Why accumulating gradients show us different value than summing them manually? Is it because of round-off errors?

Code:

class LogisticRegression(torch.nn.Module):
	def __init__(self, input_dim, output_dim):
		super(LogisticRegression, self).__init__()
		self.linear = torch.nn.Linear(input_dim, output_dim)

	def forward(self, x):
		outputs = self.linear(x)
		return outputs

batch_size = 128

seed = 0
torch.manual_seed(seed)
torch.cuda.manual_seed(seed)
torch.backends.cudnn.deterministic = True
torch.backends.cudnn.benchmark = False

train_dataset = dsets.MNIST(root='./dataMNIST', train=True, transform=transforms.ToTensor(), download=True)
test_dataset = dsets.MNIST(root='./dataMNIST', train=False, transform=transforms.ToTensor(), download=True)
trainloader = torch.utils.data.DataLoader(dataset=train_dataset, batch_size=batch_size, shuffle=True)
testloader = torch.utils.data.DataLoader(dataset=test_dataset, batch_size=batch_size, shuffle=False)

device = torch.device('cuda:0')

input_dim = 784
output_dim = 10

net = LogisticRegression(input_dim, output_dim)
net = net.to(device)
criterion = nn.CrossEntropyLoss(reduction = 'sum')

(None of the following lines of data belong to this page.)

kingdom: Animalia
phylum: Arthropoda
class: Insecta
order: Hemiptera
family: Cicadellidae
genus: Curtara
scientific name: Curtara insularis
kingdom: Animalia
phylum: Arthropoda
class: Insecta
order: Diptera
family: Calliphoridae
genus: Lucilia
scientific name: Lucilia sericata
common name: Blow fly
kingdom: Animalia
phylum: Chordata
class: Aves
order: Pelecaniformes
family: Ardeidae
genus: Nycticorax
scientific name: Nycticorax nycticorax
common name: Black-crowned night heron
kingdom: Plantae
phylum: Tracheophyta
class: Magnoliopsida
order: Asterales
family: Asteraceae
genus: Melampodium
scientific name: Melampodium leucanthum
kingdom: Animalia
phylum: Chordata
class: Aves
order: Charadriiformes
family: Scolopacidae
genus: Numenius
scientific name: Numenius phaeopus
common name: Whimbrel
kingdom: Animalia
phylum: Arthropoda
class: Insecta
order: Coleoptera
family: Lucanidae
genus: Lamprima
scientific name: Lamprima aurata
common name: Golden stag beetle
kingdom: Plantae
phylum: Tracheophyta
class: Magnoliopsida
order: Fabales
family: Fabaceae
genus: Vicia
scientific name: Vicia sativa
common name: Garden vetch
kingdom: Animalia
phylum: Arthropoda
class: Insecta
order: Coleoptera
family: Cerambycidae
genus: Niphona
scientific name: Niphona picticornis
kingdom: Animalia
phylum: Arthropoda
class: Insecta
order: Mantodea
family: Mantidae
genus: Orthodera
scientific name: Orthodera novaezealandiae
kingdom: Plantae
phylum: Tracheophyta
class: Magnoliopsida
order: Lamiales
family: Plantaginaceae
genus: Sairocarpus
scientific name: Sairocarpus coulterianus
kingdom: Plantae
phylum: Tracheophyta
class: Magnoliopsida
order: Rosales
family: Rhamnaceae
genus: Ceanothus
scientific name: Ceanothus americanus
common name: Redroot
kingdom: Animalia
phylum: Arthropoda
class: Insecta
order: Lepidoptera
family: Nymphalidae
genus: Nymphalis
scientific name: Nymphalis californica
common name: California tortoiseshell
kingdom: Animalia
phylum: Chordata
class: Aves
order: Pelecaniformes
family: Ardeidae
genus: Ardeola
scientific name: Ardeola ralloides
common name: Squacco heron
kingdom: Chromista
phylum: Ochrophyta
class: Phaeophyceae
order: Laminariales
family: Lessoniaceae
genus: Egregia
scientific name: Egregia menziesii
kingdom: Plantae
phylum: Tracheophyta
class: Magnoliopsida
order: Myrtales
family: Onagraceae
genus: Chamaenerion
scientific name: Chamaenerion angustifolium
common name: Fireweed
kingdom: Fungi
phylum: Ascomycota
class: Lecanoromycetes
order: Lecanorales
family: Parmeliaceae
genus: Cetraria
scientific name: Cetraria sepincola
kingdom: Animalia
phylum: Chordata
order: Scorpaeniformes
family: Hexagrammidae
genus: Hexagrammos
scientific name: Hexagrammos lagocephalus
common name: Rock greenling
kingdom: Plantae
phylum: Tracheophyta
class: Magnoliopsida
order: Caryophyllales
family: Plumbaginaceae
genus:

for data, target in trainloader:
	data = Variable(data.view(-1, 28 * 28))
	target = Variable(target)
	data, target = data.to(device), target.to(device)
	output = net(data)
	cost = criterion(output, target)
	cost.backward()

total_grad = 0.0
for p in net.parameters():
	total_grad += p.grad.data
	break

net.zero_grad()

for data, target in trainloader:
	data = Variable(data.view(-1, 28 * 28))
	target = Variable(target)
	data, target = data.to(device), target.to(device)
	output = net(data)
	cost = criterion(output, target)
	cost.backward()
	for p in net.parameters():
		total_grad -= p.grad.data
		break
	net.zero_grad()

print(total_grad.norm(2).item())

Output:

0.029222624376416206

Thank you!

albanD · October 1, 2019, 1:38pm

Hi,

This is most likely due to precision errors of floats.
Do you see the same behavior if you run with double by setting torch.set_default_tensor_type(torch.DoubleTensor).

alibsa · October 1, 2019, 1:54pm

Thanks, I tried it before, and the output was: 5.152470202661044e-11
I was thinking may be there is another problem.

I think you are right, and it is because of the floating number precision.